Bucket Links
Apache Ozone supports Bucket Links, which function similarly to symbolic links (symlinks) in a traditional filesystem, but at the bucket level. A bucket link allows one bucket path (the link bucket) to point to another existing bucket (the source bucket).
Concept
When you create a bucket link, you specify:
- Source Bucket: The existing bucket that the link will point to (e.g.,
/realVolume/realBucket
). - Link Bucket: The new bucket path that will act as the link (e.g.,
/linkVolume/linkBucket
).
Any operation performed on a key within the link bucket (e.g., reading /linkVolume/linkBucket/myKey
) is automatically redirected by the Ozone Manager to the corresponding key in the source bucket (/realVolume/realBucket/myKey
).
Key Characteristics
- Property Inheritance: A link bucket inherits most of its fundamental properties directly from its ultimate source bucket. This includes:
- Layout
- Replication configuration
- Encryption key
- Versioning status
- Quotas (limits are enforced based on the source bucket's settings)
- Storage Type
- Independent ACLs: While properties are inherited, a link bucket maintains its own set of Access Control Lists (ACLs). This is a key feature, allowing administrators to grant different permissions for accessing the data via the link compared to accessing the data directly through the source bucket.
- Server-Side Resolution: Link resolution is handled transparently by the Ozone Manager (
resolveBucketLink
). Clients interacting with the link bucket generally do not need to be aware that it's a link. - Chaining: Bucket links can be chained (e.g., Link A -> Link B -> Source C). Ozone resolves the entire chain to find the final source bucket.
- Loop Detection: Ozone detects and prevents circular references (e.g., Link A -> Link B -> Link A) during resolution, failing operations that would traverse a loop.
- Dangling Links: If the source bucket of a link is deleted, the link becomes "dangling." Attempts to access data through a dangling link will result in an error.
Use Cases
- Simplified Access Paths: Provide shorter or more user-friendly names to access buckets located elsewhere.
- Data Sharing with Different Permissions: Share a source bucket with different teams or users by creating links with distinct ACLs tailored for each team.

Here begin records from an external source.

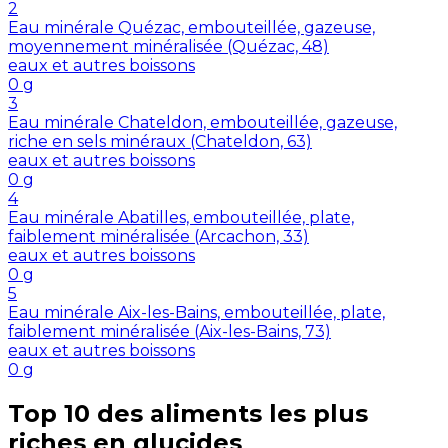
2
Eau minérale Quézac, embouteillée, gazeuse,
moyennement minéralisée (Quézac, 48)
eaux et autres boissons
0
g
3
Eau minérale Chateldon, embouteillée, gazeuse,
riche en sels minéraux (Chateldon, 63)
eaux et autres boissons
0
g
4
Eau minérale Abatilles, embouteillée, plate,
faiblement minéralisée (Arcachon, 33)
eaux et autres boissons
0
g
5
Eau minérale Aix-les-Bains, embouteillée, plate,
faiblement minéralisée (Aix-les-Bains, 73)
eaux et autres boissons
0
g
Top 10 des aliments les plus
riches en
glucides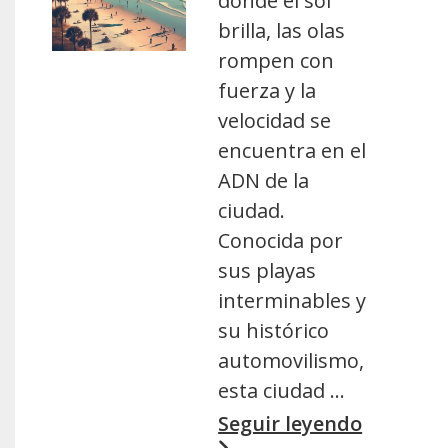
donde el sol
brilla, las olas
rompen con
fuerza y la
velocidad se
encuentra en el
ADN de la
ciudad.
Conocida por
sus playas
interminables y
su histórico
automovilismo,
esta ciudad …
Seguir leyendo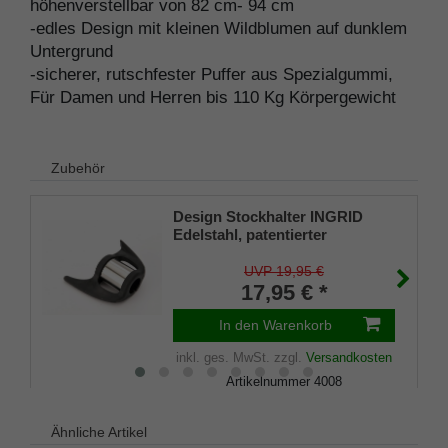
höhenverstellbar von 82 cm- 94 cm
-edles Design mit kleinen Wildblumen auf dunklem
Untergrund
-sicherer, rutschfester Puffer aus Spezialgummi,
Für Damen und Herren bis 110 Kg Körpergewicht
Zubehör
Design Stockhalter INGRID
Edelstahl, patentierter
Stockhalter, universelle Größe
(18 - 22mm), Weichgummi
UVP 19,95 €
17,95 € *
In den Warenkorb
inkl. ges. MwSt.
zzgl.
Versandkosten
Artikelnummer
4008
Merkliste
Ähnliche Artikel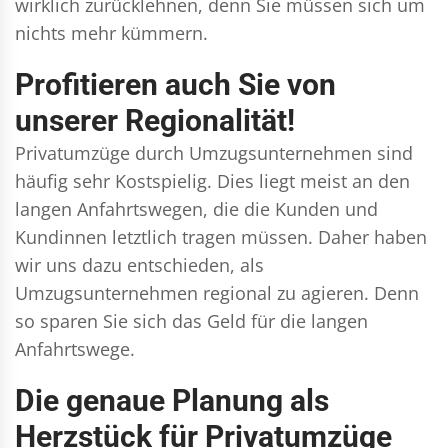
wirklich zurücklehnen, denn Sie müssen sich um
nichts mehr kümmern.
Profitieren auch Sie von
unserer Regionalität!
Privatumzüge durch Umzugsunternehmen sind
häufig sehr Kostspielig. Dies liegt meist an den
langen Anfahrtswegen, die die Kunden und
Kundinnen letztlich tragen müssen. Daher haben
wir uns dazu entschieden, als
Umzugsunternehmen regional zu agieren. Denn
so sparen Sie sich das Geld für die langen
Anfahrtswege.
Die genaue Planung als
Herzstück für Privatumzüge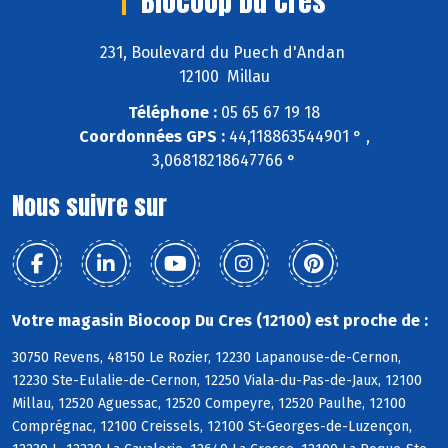
Biocoop Du Cres
231, Boulevard du Puech d'Andan
12100 Millau
Téléphone :
05 65 67 19 18
Coordonnées GPS :
44,118863544901 ° ,
3,06818218647766 °
Nous suivre sur
Votre magasin Biocoop Du Cres (12100) est proche de :
30750 Revens, 48150 Le Rozier, 12230 Lapanouse-de-Cernon,
12230 Ste-Eulalie-de-Cernon, 12250 Viala-du-Pas-de-Jaux, 12100
Millau, 12520 Aguessac, 12520 Compeyre, 12520 Paulhe, 12100
Comprégnac, 12100 Creissels, 12100 St-Georges-de-Luzençon,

- Tenant Isolation: Used in multi-tenant scenarios where tenants might be given access to shared data via links within their own volumes.
Creating Bucket Links
Use the Ozone shell link
command:
ozone sh bucket link /sourceVolume/sourceBucket /linkVolume/linkBucket
Example:
# Link /sharedVol/datasets to /projectA/inputData
ozone sh bucket link /sharedVol/datasets /projectA/inputData
# Now, accessing /projectA/inputData/file.csv will actually access /sharedVol/datasets/file.csv
# ACLs on /projectA/inputData can be set independently from /sharedVol/datasets
Deleting Bucket Links
Deleting a link bucket removes only the link itself, not the source bucket or its data.
ozone sh bucket delete /linkVolume/linkBucket
Bucket links provide a flexible mechanism for managing access paths and permissions within the Ozone namespace.